## What you have to do:
Your output is one number, the count of lines in the listing below that hold the word "enumerable".

## Provided information:
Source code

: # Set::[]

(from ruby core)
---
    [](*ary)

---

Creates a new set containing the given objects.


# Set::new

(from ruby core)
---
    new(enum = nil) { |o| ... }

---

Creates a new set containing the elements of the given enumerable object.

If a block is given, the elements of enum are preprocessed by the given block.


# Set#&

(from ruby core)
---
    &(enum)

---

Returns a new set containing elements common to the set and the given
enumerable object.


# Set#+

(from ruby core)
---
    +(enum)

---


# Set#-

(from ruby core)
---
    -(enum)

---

## Answer to this problem:
2